Instructions for the task — Rewrite only the stretch of lines from the one containing "communications, but time" through the one containing "timely and open. (Gallup)", swapping "employees" for "workers" and leaving everything else unchanged.

Entries supplied below:

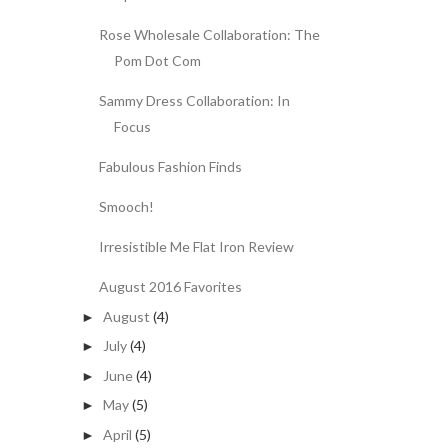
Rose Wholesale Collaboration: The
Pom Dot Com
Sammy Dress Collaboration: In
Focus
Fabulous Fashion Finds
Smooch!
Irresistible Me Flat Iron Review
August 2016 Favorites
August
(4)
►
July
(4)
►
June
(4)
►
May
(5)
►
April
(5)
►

End of Entries supplied.
Entries supplied below:

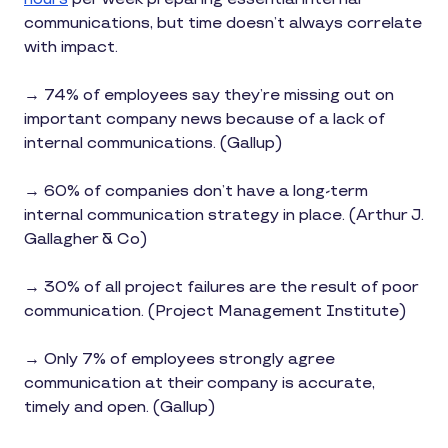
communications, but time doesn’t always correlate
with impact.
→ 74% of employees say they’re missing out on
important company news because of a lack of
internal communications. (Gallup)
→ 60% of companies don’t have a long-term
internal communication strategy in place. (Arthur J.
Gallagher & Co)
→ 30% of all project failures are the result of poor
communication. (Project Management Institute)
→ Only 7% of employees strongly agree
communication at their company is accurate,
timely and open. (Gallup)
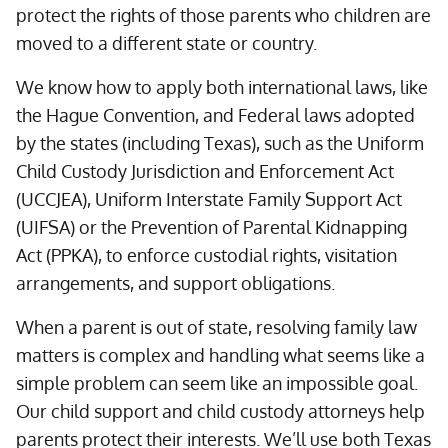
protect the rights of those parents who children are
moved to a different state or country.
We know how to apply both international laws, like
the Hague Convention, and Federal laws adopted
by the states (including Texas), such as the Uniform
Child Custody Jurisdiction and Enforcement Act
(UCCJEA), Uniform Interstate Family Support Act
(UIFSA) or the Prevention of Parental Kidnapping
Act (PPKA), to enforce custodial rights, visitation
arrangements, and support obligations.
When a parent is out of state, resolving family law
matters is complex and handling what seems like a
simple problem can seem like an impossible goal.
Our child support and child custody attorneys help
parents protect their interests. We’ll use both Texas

End of Entries supplied.
Entries supplied below:

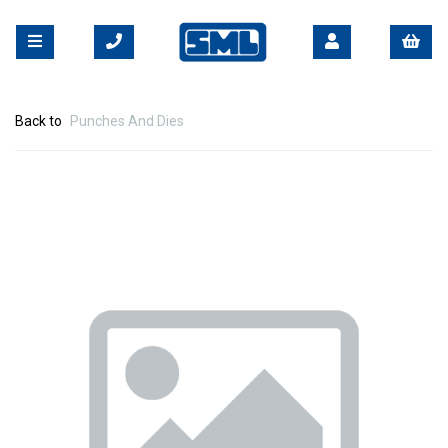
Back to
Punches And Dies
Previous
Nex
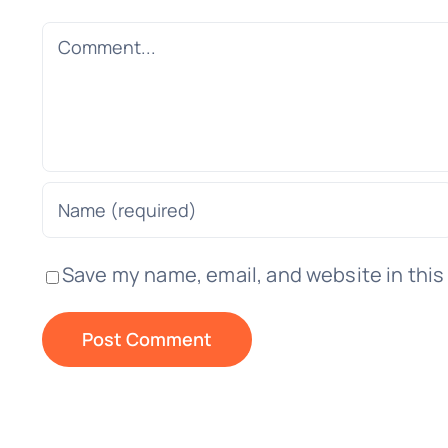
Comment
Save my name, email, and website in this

End of Entries supplied.

Completed exercise —
communications, but time doesn’t always correlate
with impact.
→ 74% of workers say they’re missing out on
important company news because of a lack of
internal communications. (Gallup)
→ 60% of companies don’t have a long-term
internal communication strategy in place. (Arthur J.
Gallagher & Co)
→ 30% of all project failures are the result of poor
communication. (Project Management Institute)
→ Only 7% of workers strongly agree
communication at their company is accurate,
timely and open. (Gallup)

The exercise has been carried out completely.